Just the other day, I was just saying how cool it would be to see a showdown of Keanu Reeves’ John Wick and Liam Neeson’s Bryan Mills and now, I am doing this review of the third installment of Taken, the franchise that catapulted Neeson into action stardom.
We’ve seen Bryan Mills, a retired CIA agent “with a particular set of skills” save his daughter Kim (Maggie Grace) from a powerful prostitution ring. We’ve seen him save his wife and his daughter from the relatives of said crime syndicate who wanted to get revenge on him after he decimated the members of the said group which included the infamous Marko from Tropoje. In this final installment to the franchise, Mills is framed for the death of his annoying wife Lenore (Famke Janssen) and his daughter is again in danger of suffering the same fate if Bryan doesn’t find out who did it and why they wanted him to take the heat for the crime.

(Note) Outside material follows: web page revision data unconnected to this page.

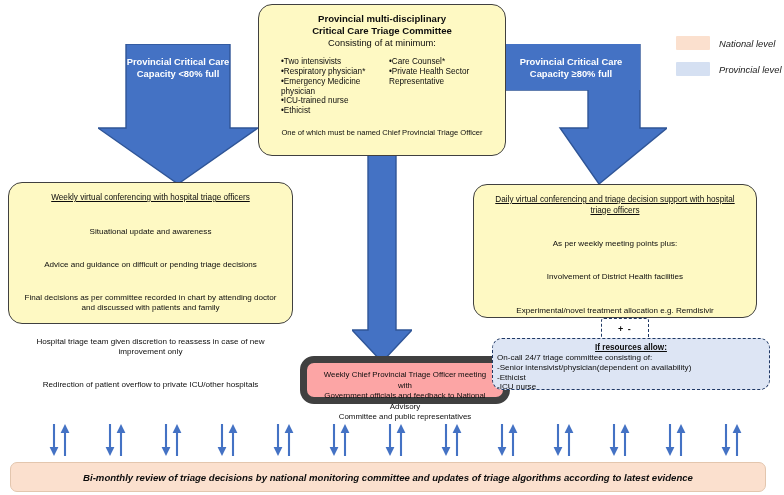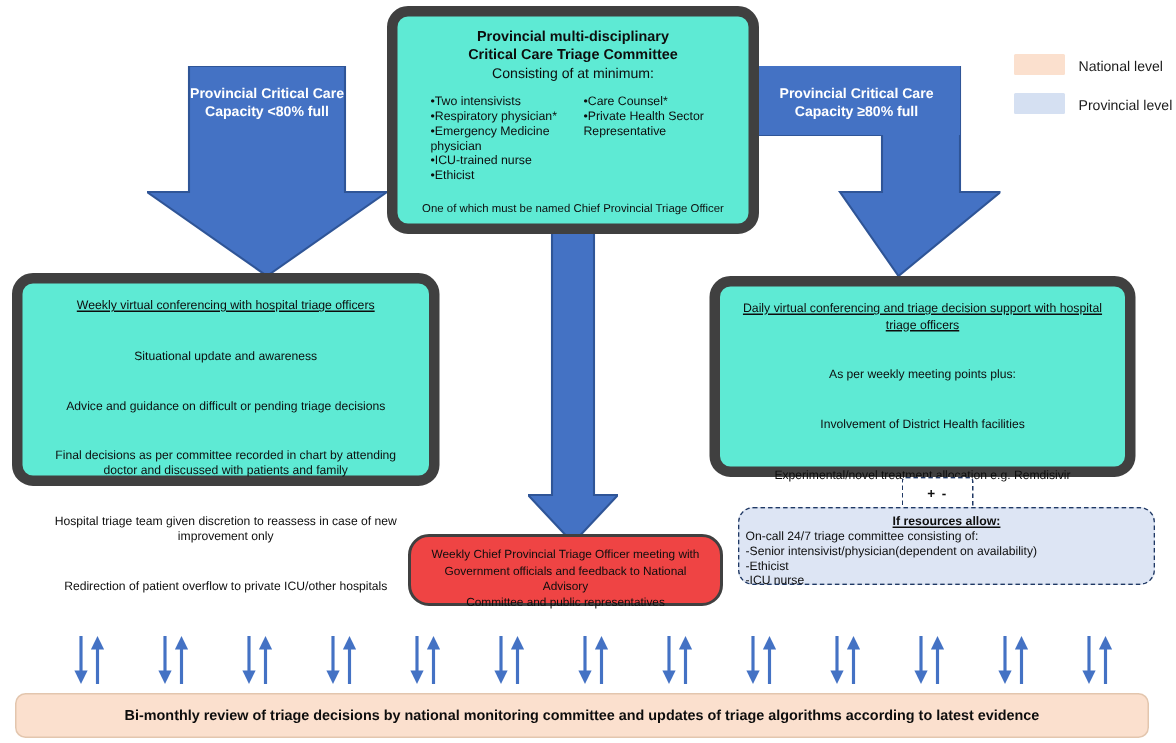--- a/index.html
+++ b/index.html
@@ -15,29 +15,30 @@
     width: 784px;
     height: 495px;
     background: #ffffff;
     overflow: hidden;
   }
   .abs { position: absolute; }
 
   
   .rbox {
     box-sizing: border-box;
-    background: #5eead4;
-    border: 7px solid #404040;
+    background: #fef9c3;
+    border: 1px solid #404040;
     border-radius: 14px;
     color: #111111;
     text-align: center;
   }
   .rbox.peach {
-    background: #ef4444;
-    border: 2px solid #404040;
+    background: #fca5a5;
+    border: 7px solid #404040;
+    margin-left: 28px;
   }
   .rbox.dashed {
     background: #dde5f4;
     border: 1px dashed #1f3864;
     border-radius: 10px;
     text-align: left;
   }
 
   
   #committee-box {
@@ -157,20 +158,21 @@
   }
   .lg-swatch {
     width: 34px; height: 14px;
     border-radius: 1px;
   }
   .lg-label {
     font-size: 9.4px;
     margin-left: 9px;
     color: #1a1a1a;
     white-space: nowrap;
+    font-style: italic;
   }
 
   
   #arrow-strip {
     left: 0px; top: 422px; width: 784px; height: 42px;
   }
   .arr-pair {
     position: absolute;
     top: 0px;
     width: 26px;
@@ -180,20 +182,21 @@
   
   #review-bar {
     left: 10px; top: 462px; width: 756px; height: 30px;
     box-sizing: border-box;
     background: #fbe0ce;
     border: 1px solid #e3c6ae;
     border-radius: 7px;
     display: flex;
     align-items: center;
     justify-content: center;
+    font-style: italic;
   }
   #review-bar .txt {
     font-size: 9.6px;
     font-weight: bold;
     color: #0d0d0d;
     text-align: center;
   }
 </style>
 </head>
 <body>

Despite the fact that the same team worked on this final film in the trilogy (Olivier Megaton and Luc Besson), something felt different about Taken 3 straight off the bat. First, it was less intense. The air of danger wasn’t as urgent as the first two because come on, no one would seriously think that Bryan Mills could be taken by a few patrolmen, or detectives, heck even a fleet of law enforcement officers. He took down an ENTIRE CRIME SYNDICATE SINGLEHANDEDLY. Just saying.
Perhaps, it was because the grudge that made the first two movies so successful wasn’t there anymore or perhaps it was because the third film wasn’t doing anything we haven’t seen before. But this weaker storyline truly made the movie suffer in comparison to its predecessors.
There was also a noticeably lower body count, perhaps owing to the fact that the characters were now on American soil, making it really weird if Bryan walked off scott free after all the mayhem. Oh wait, — nah. I wouldn’t want to spoil you.
On the upside, what was consistent from the first movie remained as its main strength — the chemistry between Mills and his daughter Kim. These two play off each other like a real father and daughter and each line that Neeson says pertaining to his on-screen offspring is delivered with such conviction that audiences can truly relate to his plight.
All in all, while I personally celebrated the fact that the wife was finally killed off, I think Taken 3 suffered from the fact that people had set higher expectations for Bryan Mills because of the first two movies, which was the opposite of what happened before (people having no expectation and being blown away by the first Taken). This time around, they expected Bryan Mills to be a badass and as such, he had to perform well and beyond his previous films to impress the viewers. But the tepid plot and the shallow storyline only gave him so much wiggle room. And no matter how great an actor Neeson was, the story negated what could have been a kickass conclusion to the series and in the end, it seemed more perfunctory than epic. It was’t too bad, it was just subpar in terms of the standards set by the franchise. A bit disappointed.